QUELLENAUSZUG:
Komplizen verpacken die Drogen fein säuberlich
Auf die Schliche gekommen sind die Ermittler so etwa auch dem lange in Lüdenscheid und zuletzt in Hagen lebenden Angeklagten, der wohl maßgeblich hinter der Drogen-Verkaufsplattform „derdeutsche.co“ stand. Lange habe man den 39-Jährigen schon im Visier gehabt, so Oberstaatsanwalt Pauli. Aber erst durch die EncroChat-Ermittlungen habe man die ganzen Dimensionen erfassen können. Die Ermittler sind sich sicher, dass auf sein Betreiben hin mit den verschlüsselten EncroChat-Botschaften massenweise Drogen und Drogen-Zutaten aus den Niederlanden geordert wurden: Marihuana, Kokain oder Heroin, vor allem aber Amphetamine, mit denen Ecstasy-Tabletten oder das noch viel zerstörerische Crystal Meth hergestellt werden.
„Der Angeklagte hatte einen Komplizen gefunden, der sich in der Computerwelt auskannte und die Internetplattform aufgebaut hat“, so Oberstaatsanwalt Gerhard Pauli. Und für zwei weitere Komplizen mietete er laut Anklage in Wuppertal eigens eine Wohnung an, in der diese die Drogen fein säuberlich verpackten und anschließend auf den Postweg brachten. „Die haben als Nachweis fotografiert, wie sie Umschläge in die Postkästen werfen“, beschreibt Oberstaatsanwalt Pauli die Abläufe. So hatten die Kunden dann eine Sicherheit, dass die Drogen im Zweifel tatsächlich auf den Weg gebracht wurden. Die Lieferung erfolgte dann frei Haus mit dem nichts ahnenden Postboten – ohne dass man für den Drogenkonsum die Dealer-Szene in einer schmuddeligen Bahnhofszene besuchen musste.

Gespeicherte Einträge

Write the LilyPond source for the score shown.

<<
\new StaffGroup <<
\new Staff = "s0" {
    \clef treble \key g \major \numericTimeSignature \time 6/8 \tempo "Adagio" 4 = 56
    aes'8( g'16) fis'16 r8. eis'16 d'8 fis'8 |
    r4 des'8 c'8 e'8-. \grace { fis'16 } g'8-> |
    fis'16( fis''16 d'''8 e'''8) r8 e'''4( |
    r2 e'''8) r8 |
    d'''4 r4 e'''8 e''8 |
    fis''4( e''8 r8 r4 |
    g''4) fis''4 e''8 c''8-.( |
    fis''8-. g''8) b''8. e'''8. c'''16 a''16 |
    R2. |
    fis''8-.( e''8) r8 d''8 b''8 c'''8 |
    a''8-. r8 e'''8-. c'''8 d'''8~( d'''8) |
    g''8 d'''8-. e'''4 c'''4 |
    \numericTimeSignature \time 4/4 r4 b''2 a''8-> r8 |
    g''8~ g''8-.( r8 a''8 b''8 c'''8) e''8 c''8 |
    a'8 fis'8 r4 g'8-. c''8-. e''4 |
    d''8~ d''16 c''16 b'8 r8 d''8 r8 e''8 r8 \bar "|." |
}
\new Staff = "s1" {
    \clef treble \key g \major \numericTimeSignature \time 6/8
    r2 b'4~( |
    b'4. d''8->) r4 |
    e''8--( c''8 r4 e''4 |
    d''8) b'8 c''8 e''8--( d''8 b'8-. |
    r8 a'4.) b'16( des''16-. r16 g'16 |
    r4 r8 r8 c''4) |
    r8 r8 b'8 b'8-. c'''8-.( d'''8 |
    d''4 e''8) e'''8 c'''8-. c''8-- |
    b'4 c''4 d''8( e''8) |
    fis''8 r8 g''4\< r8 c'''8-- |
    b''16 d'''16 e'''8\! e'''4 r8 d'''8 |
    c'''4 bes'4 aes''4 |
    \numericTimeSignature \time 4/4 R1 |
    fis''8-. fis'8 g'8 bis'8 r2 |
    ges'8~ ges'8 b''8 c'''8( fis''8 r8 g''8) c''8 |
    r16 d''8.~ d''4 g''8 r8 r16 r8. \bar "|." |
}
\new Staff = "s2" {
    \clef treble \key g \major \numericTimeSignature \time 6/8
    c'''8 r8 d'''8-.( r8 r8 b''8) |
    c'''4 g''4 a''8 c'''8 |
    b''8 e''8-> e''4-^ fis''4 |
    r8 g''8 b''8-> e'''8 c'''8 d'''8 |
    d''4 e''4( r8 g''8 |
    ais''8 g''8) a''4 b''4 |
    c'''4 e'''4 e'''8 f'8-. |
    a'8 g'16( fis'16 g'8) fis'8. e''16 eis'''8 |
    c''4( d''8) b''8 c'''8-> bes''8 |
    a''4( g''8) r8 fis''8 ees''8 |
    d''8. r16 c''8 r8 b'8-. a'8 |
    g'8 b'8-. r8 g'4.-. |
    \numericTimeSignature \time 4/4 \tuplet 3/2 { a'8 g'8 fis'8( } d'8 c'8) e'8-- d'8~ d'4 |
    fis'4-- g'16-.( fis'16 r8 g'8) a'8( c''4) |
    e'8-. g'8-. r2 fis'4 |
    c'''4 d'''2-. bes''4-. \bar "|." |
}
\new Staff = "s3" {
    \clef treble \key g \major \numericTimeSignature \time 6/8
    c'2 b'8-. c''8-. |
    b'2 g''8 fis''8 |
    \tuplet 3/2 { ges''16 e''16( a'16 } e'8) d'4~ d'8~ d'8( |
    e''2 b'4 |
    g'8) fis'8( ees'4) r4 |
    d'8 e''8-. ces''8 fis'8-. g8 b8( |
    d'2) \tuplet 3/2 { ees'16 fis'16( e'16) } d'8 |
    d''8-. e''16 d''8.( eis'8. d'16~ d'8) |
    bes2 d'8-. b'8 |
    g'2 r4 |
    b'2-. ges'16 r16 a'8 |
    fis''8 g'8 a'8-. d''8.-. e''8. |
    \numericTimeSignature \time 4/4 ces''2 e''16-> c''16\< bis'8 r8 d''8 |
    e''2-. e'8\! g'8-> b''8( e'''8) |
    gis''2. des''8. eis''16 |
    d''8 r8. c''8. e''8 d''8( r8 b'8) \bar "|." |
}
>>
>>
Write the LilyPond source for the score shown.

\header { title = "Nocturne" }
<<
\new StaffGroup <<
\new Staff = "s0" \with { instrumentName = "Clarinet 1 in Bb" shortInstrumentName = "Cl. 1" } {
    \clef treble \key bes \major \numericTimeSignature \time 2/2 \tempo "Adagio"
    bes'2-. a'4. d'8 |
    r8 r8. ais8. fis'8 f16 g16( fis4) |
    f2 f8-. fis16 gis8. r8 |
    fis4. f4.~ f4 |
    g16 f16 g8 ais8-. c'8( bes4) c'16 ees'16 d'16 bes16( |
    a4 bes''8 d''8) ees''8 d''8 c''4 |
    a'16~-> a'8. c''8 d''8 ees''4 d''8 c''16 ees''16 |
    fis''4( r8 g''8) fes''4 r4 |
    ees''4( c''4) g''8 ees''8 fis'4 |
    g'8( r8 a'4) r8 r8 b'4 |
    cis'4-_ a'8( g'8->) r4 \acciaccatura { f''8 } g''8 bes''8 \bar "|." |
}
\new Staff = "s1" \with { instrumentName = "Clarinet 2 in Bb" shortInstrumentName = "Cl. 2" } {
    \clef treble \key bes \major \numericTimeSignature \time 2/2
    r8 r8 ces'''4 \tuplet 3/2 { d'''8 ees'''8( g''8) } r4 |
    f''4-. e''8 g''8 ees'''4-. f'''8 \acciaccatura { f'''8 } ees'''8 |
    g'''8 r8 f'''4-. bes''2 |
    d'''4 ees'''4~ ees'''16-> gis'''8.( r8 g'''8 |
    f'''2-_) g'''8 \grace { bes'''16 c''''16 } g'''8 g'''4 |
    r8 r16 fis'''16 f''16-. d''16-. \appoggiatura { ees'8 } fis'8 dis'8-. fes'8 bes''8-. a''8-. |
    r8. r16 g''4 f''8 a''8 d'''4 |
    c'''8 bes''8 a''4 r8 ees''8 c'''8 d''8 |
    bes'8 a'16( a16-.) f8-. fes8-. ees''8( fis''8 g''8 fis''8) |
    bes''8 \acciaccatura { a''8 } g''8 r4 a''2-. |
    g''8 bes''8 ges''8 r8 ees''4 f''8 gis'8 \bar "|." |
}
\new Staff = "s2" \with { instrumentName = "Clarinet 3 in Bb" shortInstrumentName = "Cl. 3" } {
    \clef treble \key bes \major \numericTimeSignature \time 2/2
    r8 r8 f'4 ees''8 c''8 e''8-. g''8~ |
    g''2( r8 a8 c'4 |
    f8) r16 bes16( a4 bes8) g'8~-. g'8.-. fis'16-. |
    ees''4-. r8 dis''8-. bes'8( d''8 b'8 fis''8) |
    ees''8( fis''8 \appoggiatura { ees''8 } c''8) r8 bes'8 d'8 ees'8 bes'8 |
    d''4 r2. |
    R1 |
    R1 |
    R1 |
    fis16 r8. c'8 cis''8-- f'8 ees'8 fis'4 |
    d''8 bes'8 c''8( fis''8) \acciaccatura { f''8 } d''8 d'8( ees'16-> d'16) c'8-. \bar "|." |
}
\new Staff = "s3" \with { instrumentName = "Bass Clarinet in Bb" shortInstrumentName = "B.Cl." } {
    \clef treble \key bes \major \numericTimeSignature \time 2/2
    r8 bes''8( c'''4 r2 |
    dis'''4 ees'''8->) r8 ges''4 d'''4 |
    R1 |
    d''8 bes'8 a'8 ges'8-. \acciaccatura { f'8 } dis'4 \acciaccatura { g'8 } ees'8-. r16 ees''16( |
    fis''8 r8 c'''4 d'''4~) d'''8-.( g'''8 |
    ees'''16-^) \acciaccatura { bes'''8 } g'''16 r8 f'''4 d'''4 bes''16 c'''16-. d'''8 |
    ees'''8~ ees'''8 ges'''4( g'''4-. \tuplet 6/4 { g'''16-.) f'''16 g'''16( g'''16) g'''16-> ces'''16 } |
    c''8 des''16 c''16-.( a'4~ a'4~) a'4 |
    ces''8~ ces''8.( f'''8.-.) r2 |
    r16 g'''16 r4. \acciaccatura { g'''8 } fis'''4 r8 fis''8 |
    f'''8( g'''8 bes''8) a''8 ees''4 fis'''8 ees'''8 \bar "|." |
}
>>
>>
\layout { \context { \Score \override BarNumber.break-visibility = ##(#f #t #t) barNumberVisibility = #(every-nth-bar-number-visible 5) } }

DEINE AUFGABE:
Gib bitte den Abschnitt des Quellenauszugs wortgetreu wieder, der mit den Worten „Komplizen verpacken die“ beginnt und mit „Meth hergestellt werden.“ endet.

DEINE LÖSUNG:
Komplizen verpacken die Drogen fein säuberlich
Auf die Schliche gekommen sind die Ermittler so etwa auch dem lange in Lüdenscheid und zuletzt in Hagen lebenden Angeklagten, der wohl maßgeblich hinter der Drogen-Verkaufsplattform „derdeutsche.co“ stand. Lange habe man den 39-Jährigen schon im Visier gehabt, so Oberstaatsanwalt Pauli. Aber erst durch die EncroChat-Ermittlungen habe man die ganzen Dimensionen erfassen können. Die Ermittler sind sich sicher, dass auf sein Betreiben hin mit den verschlüsselten EncroChat-Botschaften massenweise Drogen und Drogen-Zutaten aus den Niederlanden geordert wurden: Marihuana, Kokain oder Heroin, vor allem aber Amphetamine, mit denen Ecstasy-Tabletten oder das noch viel zerstörerische Crystal Meth hergestellt werden.